Three key NAS low-dose report recommendations
The NAS Low Dose committee report makes some modest, but sound, recommendations to the EPA about an overall strategy for evaluating the potential for chemicals, including those that are endocrine active, to cause low dose effects.
More specifically, the committee outlines how the EPA can use systematic review and evidence integration methods to assist in its hazard assessments. The strategy comprises three broad phases:
- Surveillance: described as detecting signals by searching, retrieving and re-evaluating existing data to look for evidence that a chemical may cause a health effect at low doses or that a health effect may have been missed by traditional toxicity testing methods;
- Investigation and analysis of the evidence: the agency should analyze existing data, generate new data to fill gaps, conduct a systematic review of evidence, and integrate evidence from human and animal studies. An additional recommendation was to conduct meta-analysis, combining data from individual studies, if appropriate. One or more of these options might be needed to answer questions about potential signals.
- Actions to take based on the evidence: possible actions include updating chemical assessments, regularly monitoring for new data, requiring new data or models to reduce uncertainties, or updating toxicity-testing designs and practice.Additional considerations, such as the public health significance and available resources, would also factor into the decision making.
The NAS report acknowledges that, while EPA is already conducting many activities consistent with this strategy, its efforts may not be aimed specifically at evaluating low-dose toxicity.
NAS committee makes three additional recommendations to EPA
Based on its experience conducting the two systematic reviews, the NAS committee made three further recommendations:
- Systematic reviews should include meta-analysis of the animal and human evidence, if appropriate. The results of meta-analyses should be used to examine quantitative relationships between EACs and end points of interest to inform the confidence ratings of the bodies of evidence, and, if possible, to estimate benchmark doses.
- EPA should develop policies and procedures to allow the agency to use and update existing systematic reviews. It is important that the existing systematic review’s study question directly addresses EPA’s topic of interest and that the methods are critically evaluated before the systematic review is used and updated.
- Do more to support animal-to-human extrapolations.

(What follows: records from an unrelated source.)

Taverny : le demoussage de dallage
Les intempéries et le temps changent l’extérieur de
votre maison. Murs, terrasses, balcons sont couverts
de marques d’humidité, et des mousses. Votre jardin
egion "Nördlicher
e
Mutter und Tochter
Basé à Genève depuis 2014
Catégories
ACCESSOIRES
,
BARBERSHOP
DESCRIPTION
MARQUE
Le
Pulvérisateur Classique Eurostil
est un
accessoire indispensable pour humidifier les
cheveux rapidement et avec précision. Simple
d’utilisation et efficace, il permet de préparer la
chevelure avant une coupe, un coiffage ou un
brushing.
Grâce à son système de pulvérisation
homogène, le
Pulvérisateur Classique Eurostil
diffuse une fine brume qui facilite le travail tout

Pharmacokinetic data should be generated and used to develop models that make it possible to infer human internal doses (not just intake) from biomonitoring data and animal internal doses from administered doses.
With respect to the two case studies referenced above, the report repeatedly makes the point that existing toxicology methods did identify the hazard, but that they might not accurately predict the level of exposures at which humans are affected. This is because the animal toxicology studies measured the administered (i.e., external) dose, whereas the human studies (exposure biomonitoring and/or epidemiology) measured the internal dose.

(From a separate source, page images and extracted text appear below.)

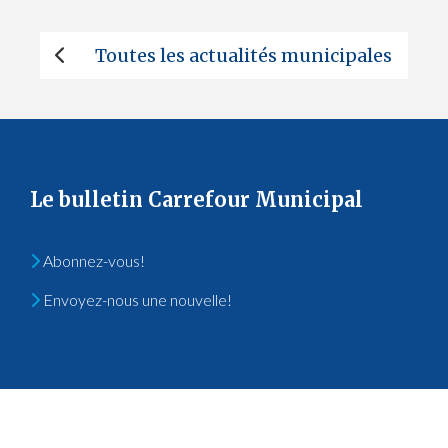
Toutes les actualités municipales
Le bulletin Carrefour Municipal
Abonnez-vous!
Envoyez-nous une nouvelle!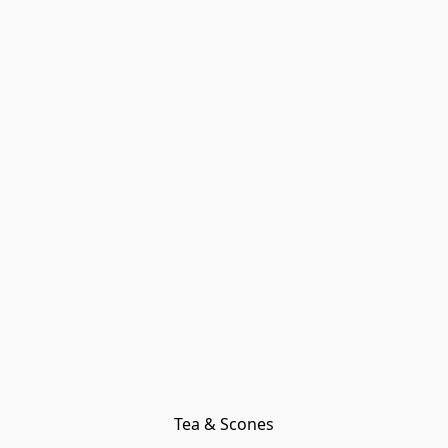
Tea & Scones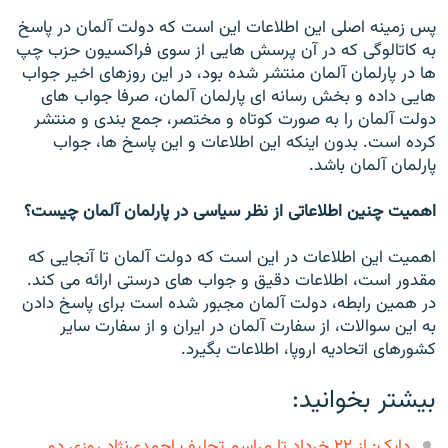
پس زمینه اصلی این اطلاعات این است که دولت آلمان در پاسخ
به کاتالوگی که در آن پرسش هایی از سوی فراکسیون حزب چپ
ها در پارلمان آلمان منتشر شده بود، در این روزهای اخیر جواب
هایی داده و بخش رسانه ای پارلمان آلمان،‌ صرفا جواب های
دولت آلمان را به صورت کوتاه و مختصر، جمع بندی و منتشر
کرده است. بدون اینکه این اطلاعات و این پاسخ ها، جواب
پارلمان آلمان باشد.
اهمیت چنین اطلاعاتی از نظر سیاسی در پارلمان آلمان چیست؟
اهمیت این اطلاعات در این است که دولت آلمان تا آنجایی که
مقدور است،‌ اطلاعات دقیق و جواب های درستی ارائه می کند.
در همین رابطه،‌ دولت آلمان مجبور شده است برای پاسخ دادن
به این سوالات، از سفارت آلمان در ایران و از سفارت سایر
کشورهای اتحادیه اروپا، اطلاعات بگیرد.
بیشتر بخوانید:
دایک: از ۲۲ خرداد تا مراسم تحلیف احمدی‌نژاد روزی دو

The report is careful to note that the committee made no effort to conduct a risk assessment using the outcome of the case studies, and so their work was limited to assessing hazard potential only.
In conclusion, the NAS Low Dose committee report makes some modest, but sound, recommendations to the EPA about an overall strategy for evaluating the potential for chemicals, including those that are endocrine active (EACs), to cause low dose effects. More specifically, the committee outlines how the EPA can use systematic review and evidence integration methods to assist in its hazard assessments.
As I have pointed out in this blog and in an earlier blog, systematic review has some obvious advantages in terms of improving transparency and objectivity in assessing the totality of relevant evidence applied to resolving environmental health questions.
However, it remains a highly subjective process, and further experience and discussion are needed to improve the methodology.